The entry of oil companies into renewables and e-mobility shouldn't perturb utilities as these markets are more than big enough for both groups to coexist, in our view. Global green-stimulus measures to help the economies hurt by the Covid-19 pandemic will make the renewable pie even bigger, we believe. So far, green-recovery plans by individual European countries (led by France and Germany) already exceed 75 billion euros. On top of that, the EU has approved a plan to invest more than 500 billion euros in green projects through 2027. In the U.S., presidential candidate Joe Biden has promised a $2 trillion climate plan over four years if he wins the November election.
Europe's integrated oil companies will have to resort to acquisitions to reach their aggressive growth goals for renewable-generation capacity and the number of power and gas-retail customers. Top integrated utilities such as Enel and Iberdrola may be too large even for Big Oil to absorb, while Orsted, RWE, SSE and EDP may be more realistic targets. Yet we believe oil companies will instead focus on acquiring small and midsize wind and solar developers, such as Falck Renewables, Solaria Energia, Neoen, Voltalia and Encavis. Scatec Solar, where Equinor has accumulated a 15% stake, could be another candidate.

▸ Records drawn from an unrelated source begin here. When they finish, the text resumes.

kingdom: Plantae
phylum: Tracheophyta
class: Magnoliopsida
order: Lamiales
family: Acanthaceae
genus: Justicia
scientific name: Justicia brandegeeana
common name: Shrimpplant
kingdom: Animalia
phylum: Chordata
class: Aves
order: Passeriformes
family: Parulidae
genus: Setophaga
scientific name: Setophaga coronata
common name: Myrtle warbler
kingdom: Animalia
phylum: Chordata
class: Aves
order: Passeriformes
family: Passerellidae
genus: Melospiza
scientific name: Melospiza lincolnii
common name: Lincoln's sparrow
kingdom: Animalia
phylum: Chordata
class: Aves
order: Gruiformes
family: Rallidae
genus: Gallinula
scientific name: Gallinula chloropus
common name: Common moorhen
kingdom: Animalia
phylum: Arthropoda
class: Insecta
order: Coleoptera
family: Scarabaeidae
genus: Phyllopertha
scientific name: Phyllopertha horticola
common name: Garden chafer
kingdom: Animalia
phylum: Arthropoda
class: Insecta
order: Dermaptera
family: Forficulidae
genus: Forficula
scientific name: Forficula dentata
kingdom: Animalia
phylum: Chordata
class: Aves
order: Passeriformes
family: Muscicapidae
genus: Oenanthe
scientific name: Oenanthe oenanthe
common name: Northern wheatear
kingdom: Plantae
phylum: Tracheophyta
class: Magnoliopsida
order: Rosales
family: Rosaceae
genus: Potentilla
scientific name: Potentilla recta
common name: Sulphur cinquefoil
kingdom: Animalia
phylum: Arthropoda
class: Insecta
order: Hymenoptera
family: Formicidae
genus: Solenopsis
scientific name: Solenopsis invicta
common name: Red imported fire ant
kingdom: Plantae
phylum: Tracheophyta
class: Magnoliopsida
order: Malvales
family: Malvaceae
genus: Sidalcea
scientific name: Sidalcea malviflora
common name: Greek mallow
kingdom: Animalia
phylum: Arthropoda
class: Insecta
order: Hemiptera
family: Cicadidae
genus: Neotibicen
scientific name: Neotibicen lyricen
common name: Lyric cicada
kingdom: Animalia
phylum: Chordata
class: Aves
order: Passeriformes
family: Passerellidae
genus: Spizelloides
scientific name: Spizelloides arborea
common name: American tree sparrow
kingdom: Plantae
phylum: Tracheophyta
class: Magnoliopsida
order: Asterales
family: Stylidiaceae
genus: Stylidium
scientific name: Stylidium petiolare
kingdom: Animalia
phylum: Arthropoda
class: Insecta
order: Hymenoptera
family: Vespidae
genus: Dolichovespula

In energy retail, Centrica's declining market capitalization and stabilizing market share increasingly make it a target for Big Oil, in our view.
Among European oil majors, Total and Shell have been more active than BP in acquiring renewables (Silicon Ranch, Lightsource), energy retail (First Utility, ERM Power, Direct Energie, Lampiris) and EV-charging and battery-storage (Saft, Chargemaster, Sonnen) businesses in the past five years, our calculations show.
Dealmaking by value peaked in 2018, then troughed in 2020 as Covid-19 and the crude-price crash prompted oil companies to curb spending. We expect M&A to recover in the next year or two as the commodity-market shock wears off.
Oil majors' push into renewables is a significant but manageable threat to utilities, in our view. The groups will increasingly compete at green-power auctions. Still, SSE and other generators welcome efforts by Big Oil to expand renewable capacity because it pushes up valuations for wind and solar assets, which many utilities routinely sell to recycle capital and boost returns.
Yet recent offshore-wind deals suggest that large integrated oil companies don't tend to overpay for such assets.
Wind and solar developer Forestalia sold its renewable assets in Spain to BP and Repsol.
Oil majors will both compete and collaborate with utilities in deploying wind farms and solar, helping the former to enter new geographies and accelerate the buildout of renewable capacity. Unlike infrastructure funds (which have low cost of capital), oil companies may have a deeper expertise in offshore wind, hydrogen, power trading and optimization and greater appetite for risk when entering new regional markets or backing early-stage projects.
Repsol, Eni and Equinor have bought into wind-and-solar project pipelines of Ibereolica in Chile, Falck Renewables in the U.S. and Polenergia in the Baltic Sea. Shell and EDF jointly acquired lease rights to develop offshore wind off the coast of New Jersey. Total and Equinor are SSE's partners in U.K. offshore-wind projects.